Ebu Ya'zi Mağribi, Fas'ta yetişmiş bir zat.
Fas'lılar, (Dede) diye vermişti ona lakap.
Hayvanlarla konuşur, onlara emrederdi.
Onlar da, Mağribi’ye, itaat ederlerdi.
Talebesinden biri, gelerek huzuruna,
Ormanda, arslanlardan şikayet etti ona.
Dedi: (Kesemiyoruz, hiç odun ormanlardan.
Arslanlar saldırıyor, korkuyoruz onlardan.)
Ebu Ya'zi Mağribi, işitince bunları,
Buyurdu ki: (Kovunuz, gidip o hayvanları.)
Sonra, bir talebeye buyurdu: (Ormana var!
Seslen de, terk etsinler ormanı o hayvanlar.)
O dahi (Peki) deyip üstadının emrine,
Huzurdan ayrılarak, vardı orman yerine.
Orada seslendi ki: (Mağribi hazretleri,
Diyor ki, toparlanıp, terk ediniz bu yeri!)
O böyle söyleyince, ormandaki arslanlar,
Yavrularını alıp, hemen uzaklaştılar.
Yine kıtlık olmuştu o yerde bir aralık.
Her mahluk, çekiyordu, çok sıkıntı ve açlık.
Ve hatta ormandaki arslan ve kaplan bile,
Pekçok sıkıntıdaydı, kıtlık ve açlık ile.
İşte bu veli zatın talebesinden biri,
Şöyle anlatıyor ki: (Mağribi hazretleri,
Oturmuştu ormanın tenha bir tarafına.
Hayvanlar, çepeçevre toplanmıştı yanına.
Hepsi, sessiz olarak, edeple otururdu.
Hiçbiri diğerine bir zarar yapmıyordu.
Yanlarına yaklaşıp, gördüm ki, o hayvanlar,
O veliye, açlıktan şikayet ediyorlar.
O dahi herbirine, bir cevap veriyordu.
Cevabını alanlar, ayrılıp gidiyordu.
Bir kuşa buyurdu ki: (Senin rızkın şu yanda.)

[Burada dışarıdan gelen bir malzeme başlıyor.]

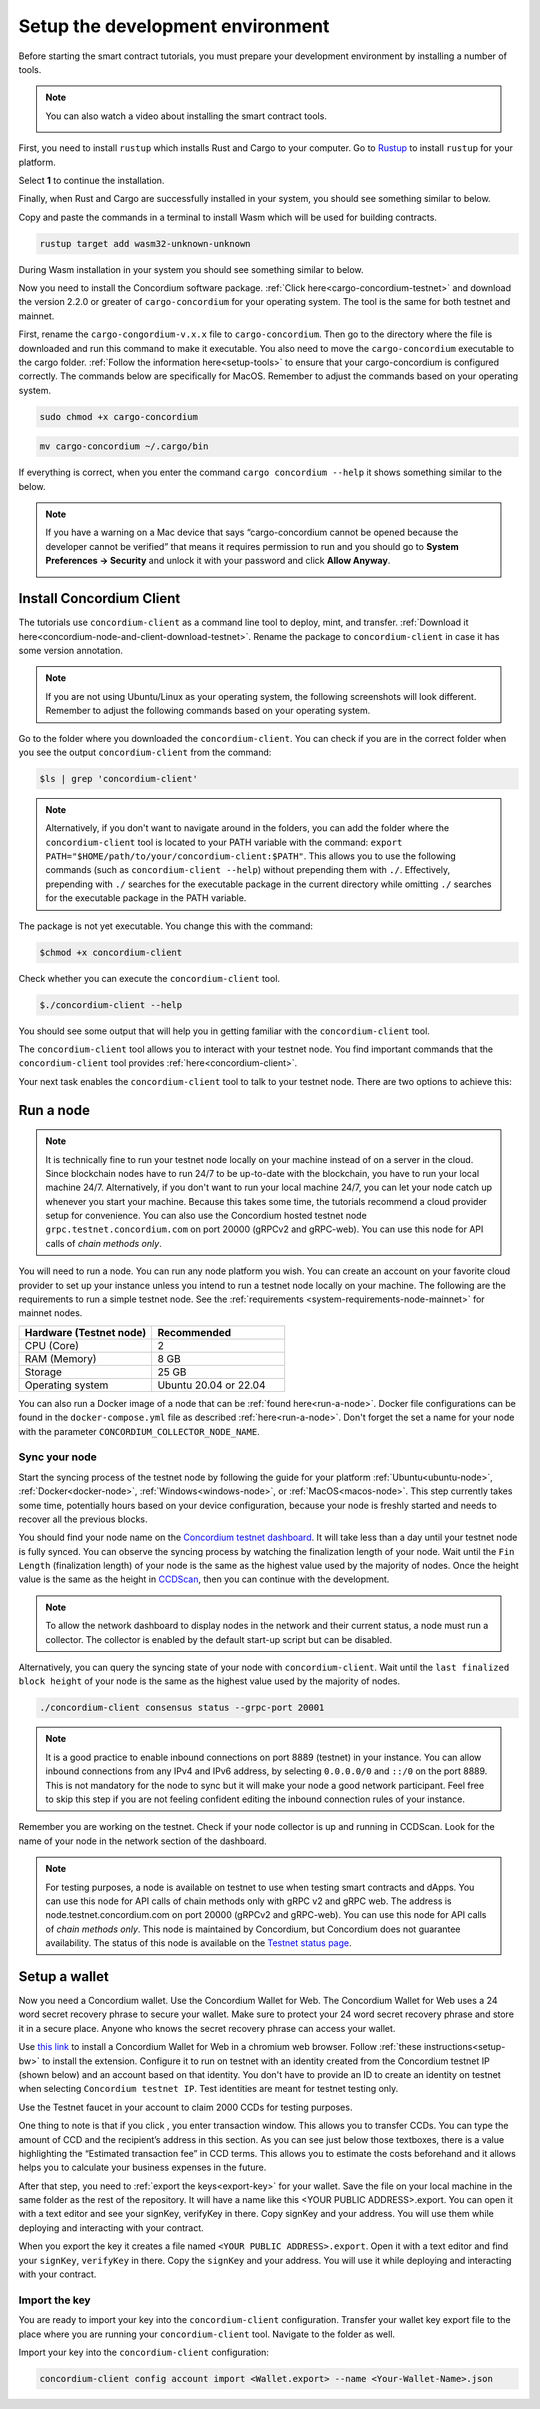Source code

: .. _setup-env:

=================================
Setup the development environment
=================================

Before starting the smart contract tutorials, you must prepare your development environment by installing a number of tools.

.. Note::

    You can also watch a video about installing the smart contract tools.

    .. image:: https://img.youtube.com/vi/0UIyAlZjvLg/maxresdefault.jpg
        :alt: video about installing smart contract tools
        :target: https://www.youtube.com/watch?v=0UIyAlZjvLg

First, you need to install ``rustup`` which installs Rust and Cargo to your computer. Go to `Rustup <https://rustup.rs/>`_ to install ``rustup`` for your platform.

Select **1** to continue the installation.

.. image:: images/mint-install-rustup.png
    :width: 100%

Finally, when Rust and Cargo are successfully installed in your system, you should see something similar to below.

.. image:: images/mint-rust-install-done.png
    :width: 100%

Copy and paste the commands in a terminal to install Wasm which will be used for building contracts.

.. code-block:: console

    rustup target add wasm32-unknown-unknown

During Wasm installation in your system you should see something similar to below.

.. image:: images/mint-wasm-install.png
    :width: 100%

Now you need to install the Concordium software package. :ref:`Click here<cargo-concordium-testnet>` and download the version 2.2.0 or greater of ``cargo-concordium`` for your operating system. The tool is the same for both testnet and mainnet.

First, rename the ``cargo-congordium-v.x.x`` file to ``cargo-concordium``. Then go to the directory where the file is downloaded and run this command to make it executable. You also need to move the ``cargo-concordium`` executable to the cargo folder. :ref:`Follow the information here<setup-tools>` to ensure that your cargo-concordium is configured correctly. The commands below are specifically for MacOS. Remember to adjust the commands based on your operating system.

.. code-block:: console

    sudo chmod +x cargo-concordium

.. code-block:: console

    mv cargo-concordium ~/.cargo/bin

If everything is correct, when you enter the command ``cargo concordium --help`` it shows something similar to the below.

.. image:: images/cargo-help.png
    :width: 100%

.. Note::

    If you have a warning on a Mac device that says “cargo-concordium cannot be opened because the developer cannot be verified” that means it requires permission to run and you should go to **System Preferences → Security** and unlock it with your password and click **Allow Anyway**.

    .. image:: images/mac-warning.png
        :width: 100%

.. _interact-with-your-contract:

Install Concordium Client
=========================

The tutorials use ``concordium-client`` as a command line tool to deploy, mint, and transfer. :ref:`Download it here<concordium-node-and-client-download-testnet>`. Rename the package to ``concordium-client`` in case it has some version annotation.

.. note::

   If you are not using Ubuntu/Linux as your operating system, the following screenshots will look different.
   Remember to adjust the following commands based on your operating system.

Go to the folder where you downloaded the ``concordium-client``. You can check if you are in the correct folder when you see the output ``concordium-client`` from the command:

.. code-block:: console

   $ls | grep 'concordium-client'

.. image:: images/pb_tutorial_10.png
   :width: 70 %

.. note::

   Alternatively, if you don't want to navigate around in the folders, you can add the folder where the ``concordium-client`` tool is located to your PATH variable with the command:
   ``export PATH="$HOME/path/to/your/concordium-client:$PATH"``.
   This allows you to use the following commands (such as ``concordium-client --help``)
   without prepending them with ``./``. Effectively,  prepending with ``./``
   searches for the executable package in the current directory while
   omitting ``./`` searches for the executable package in the PATH variable.

The package is not yet executable. You change this with the command:

.. code-block:: console

   $chmod +x concordium-client

.. image:: images/pb_tutorial_8.png
   :width: 50 %

Check whether you can execute the ``concordium-client`` tool.

.. code-block:: console

   $./concordium-client --help

You should see some output that will help you in getting familiar with the ``concordium-client`` tool.

.. image:: images/pb_tutorial_9.png
   :width: 100 %

The ``concordium-client`` tool allows you to interact with your testnet node. You find important commands that the ``concordium-client`` tool provides :ref:`here<concordium-client>`.

Your next task enables the ``concordium-client`` tool to talk to your testnet node. There are two options to achieve this:

.. dropdown:: **Option 1 (beginners)**

    This option explains how to transfer the ``concordium-client`` tool to your instance and execute commands from within the instance.

    **Advantage**: You can execute the commands within your instance.

    **Disadvantage**: You have to transfer files between your local machine and your instance.

    Transfer the ``concordium-client`` package from your machine via a file-sharing tool (such as `FileZilla <https://filezilla-project.org/>`_ or the ``sftp`` command) to your instance.

    Connect to your instance and make your package executable again as you have done previously already:

    .. code-block:: console

        $chmod +x concordium-client

    Check if everything is connected correctly by displaying the best/latest block.

    .. code-block:: console

        $./concordium-client block show --grpc-port 20001

    You should see some block data output.

    .. image:: images/pb_tutorial_18.png
        :width: 100 %

    .. note::

        Port 20001 is open by default on your testnet node to interact with it.

.. dropdown:: **Option 2 (advanced users)**

    This option explains how you can use the ``concordium-client`` tool locally on your machine and connect remotely to your node running on the server.

    **Advantage**: You don't have to transfer files between your local machine and your instance later in the tutorial.

    **Disadvantage**: You have to use ssh with port forwarding when you run a command locally.

    Since you have a remote server your cloud provider usually gives you an option to ssh into it. Add the following port forwarding rule to your method to ssh into your instance in terminal A. The port 20001 on your localhost is forwarded to the port 20001 on your instance.

    .. code-block:: console

        $ssh -NL localhost:20001:<IP-address-of-your-instance>:20001 <username>@<host>

    .. image:: images/pb_tutorial_26.png
        :width: 100 %

    .. note::

        Port 20001 is open by default on your testnet node to interact with it. Cloud providers often use ``ubuntu`` as the default <username> and the <IP-address-of-your-instance> as the default <host>.

    Go in another terminal B to the folder where you downloaded the ``concordium-client``. Check if everything is connected correctly by displaying the best/latest block.

    .. code-block:: console

        $./concordium-client block show --grpc-port 20001

    You should see some block data output.

    .. image:: images/pb_tutorial_17.png
        :width: 100 %

Run a node
==========

.. note::

   It is technically fine to run your testnet node locally on your machine instead of on a server in the cloud. Since blockchain nodes have to run 24/7 to be up-to-date with the blockchain, you have to run your local machine 24/7. Alternatively, if you don't want to run your local machine 24/7, you can let your node catch up whenever you start your machine. Because this takes some time, the tutorials recommend a cloud provider setup for convenience. You can also use the Concordium hosted testnet node ``grpc.testnet.concordium.com`` on port 20000 (gRPCv2 and gRPC-web). You can use this node for API calls of *chain methods only*.

You will need to run a node. You can run any node platform you wish. You can create an account on your favorite cloud provider to set up your instance unless you intend to run a testnet node locally on your machine. The following are the requirements to run a simple testnet node. See the :ref:`requirements <system-requirements-node-mainnet>` for mainnet nodes.

.. list-table::
   :widths: 25 25
   :header-rows: 1

   * - Hardware (Testnet node)
     - Recommended
   * - CPU (Core)
     - 2
   * - RAM (Memory)
     - 8 GB
   * - Storage
     - 25 GB
   * - Operating system
     - Ubuntu 20.04 or 22.04

You can also run a Docker image of a node that can be :ref:`found here<run-a-node>`.  Docker file configurations can be found in the ``docker-compose.yml`` file as described :ref:`here<run-a-node>`. Don't forget the set a name for your node with the parameter ``CONCORDIUM_COLLECTOR_NODE_NAME``.

Sync your node
--------------

Start the syncing process of the testnet node by following the guide for your platform :ref:`Ubuntu<ubuntu-node>`, :ref:`Docker<docker-node>`, :ref:`Windows<windows-node>`, or :ref:`MacOS<macos-node>`. This step currently takes some time, potentially hours based on your device configuration, because your node is freshly started and needs to recover all the previous blocks.

You should find your node name on the `Concordium testnet dashboard <https://dashboard.testnet.concordium.com/>`_. It will take less than a day until your testnet node is fully synced. You can observe the syncing process by watching the finalization length of your node. Wait until the ``Fin Length`` (finalization length) of your node is the same as the highest value used by the majority of nodes. Once the height value is the same as the height in `CCDScan <https://testnet.ccdscan.io/blocks>`__, then you can continue with the development.

.. note::

   To allow the network dashboard to display nodes in the network and their current status, a node must run a collector. The collector is enabled by the default start-up script but can be disabled.

.. image:: ./images/pb_tutorial_13.png
   :width: 100 %

Alternatively, you can query the syncing state of your node with ``concordium-client``. Wait until the ``last finalized block height`` of your node is the same as the highest value used by the majority of nodes.

.. code-block:: console

   ./concordium-client consensus status --grpc-port 20001

.. image:: ./images/pb_tutorial_19.png
   :width: 100 %

.. note::

   It is a good practice to enable inbound connections on port 8889 (testnet) in your instance. You can allow inbound connections from any IPv4 and IPv6 address, by selecting ``0.0.0.0/0`` and ``::/0`` on the port 8889. This is not mandatory for the node to sync but it will make your node a good network participant. Feel free to skip this step if you are not feeling confident editing the inbound connection rules of your instance.

.. image:: ./images/pb_tutorial_12.png
   :width: 100 %

Remember you are working on the testnet. Check if your node collector is up and running in CCDScan. Look for the name of your node in the network section of the dashboard.

.. image:: images/node-collector.png
    :width: 100%

.. Note::

    For testing purposes, a node is available on testnet to use when testing smart contracts and dApps. You can use this node for API calls of chain methods only with gRPC v2 and gRPC web. The address is node.testnet.concordium.com on port 20000 (gRPCv2 and gRPC-web). You can use this node for API calls of *chain methods only*. This node is maintained by Concordium, but Concordium does not guarantee availability. The status of this node is available on the `Testnet status page <https://status.testnet.concordium.software>`__.

.. _setup-wallet:

Setup a wallet
==============

Now you need a Concordium wallet. Use the Concordium Wallet for Web. The Concordium Wallet for Web uses a 24 word secret recovery phrase to secure your wallet. Make sure to protect your 24 word secret recovery phrase and store it in a secure place. Anyone who knows the secret recovery phrase can access your wallet.

Use `this link <https://chrome.google.com/webstore/detail/concordium-wallet/mnnkpffndmickbiakofclnpoiajlegmg?hl=en-US>`_ to install a Concordium Wallet for Web in a chromium web browser. Follow :ref:`these instructions<setup-bw>` to install the extension. Configure it to run on testnet with an identity created from the Concordium testnet IP (shown below) and an account based on that identity. You don't have to provide an ID to create an identity on testnet when selecting ``Concordium testnet IP``. Test identities are meant for testnet testing only.

.. image:: images/bw-idp-selection.png
    :width: 100%

.. _testnet-faucet:

Use the Testnet faucet in your account to claim 2000 CCDs for testing purposes.

.. image:: images/testnet-faucet-bw.png
    :width: 50%

One thing to note is that if you click |send|, you enter transaction window. This allows you to transfer CCDs. You can type the amount of CCD and the recipient’s address in this section. As you can see just below those textboxes, there is a value highlighting the “Estimated transaction fee” in CCD terms. This allows you to estimate the costs beforehand and it allows helps you to calculate your business expenses in the future.

.. image:: images/tx-fee-in-bw.png
    :width: 100%

After that step, you need to :ref:`export the keys<export-key>` for your wallet. Save the file on your local machine in the same folder as the rest of the repository. It will have a name like this <YOUR PUBLIC ADDRESS>.export. You can open it with a text editor and see your signKey, verifyKey in there. Copy signKey and your address. You will use them while deploying and interacting with your contract.

.. image:: images/bw-export-key.png
    :width: 100%

When you export the key it creates a file named ``<YOUR PUBLIC ADDRESS>.export``. Open it with a text editor and find your ``signKey``, ``verifyKey`` in there. Copy the ``signKey`` and your address. You will use it while deploying and interacting with your contract.

.. image:: images/bw-exported-key.png
    :width: 100%

Import the key
--------------

You are ready to import your key into the ``concordium-client`` configuration. Transfer your wallet key export file to the place where you are running your ``concordium-client`` tool. Navigate to the folder as well.

Import your key into the ``concordium-client`` configuration:

.. code-block:: console

    concordium-client config account import <Wallet.export> --name <Your-Wallet-Name>.json

.. |send| image:: images/send-ccd.png
             :alt: button with paper airplane
             :width: 50px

O kuş, o yöne doğru uçup gitti o anda.
Diğer hayvanlara da tarif edince bir yer,
Onlar da, rızık için o tarafa gittiler.
Biri de, kuraklıktan şikayet etti ona.
Kalkıp teşrif eyledi, o zatın tarlasına.
Ne zaman ki tarlaya teşrif eyledi o zat,
Bardaktan akar gibi, yağmur yağdı o saat.
Bu zat buyuruyor ki: (Kardeşlerim bu kibir,
Bilin ki, insanların büyük felaketidir.
İki ziynet vardır ki, süsler insanları hep.
Onun biri tevazu, diğeri haya, edep.
Zira kibirlenecek neyin var ki ey insan?
Gece gündüz Rabbine, edersin günah, isyan.
Aslın bir damla sudur, ölürsün bugün yarın.
Sayılmayacak kadar, çoktur hem de günahın.
İnsafa gel, adam ol, olsan dahi paşa, bey.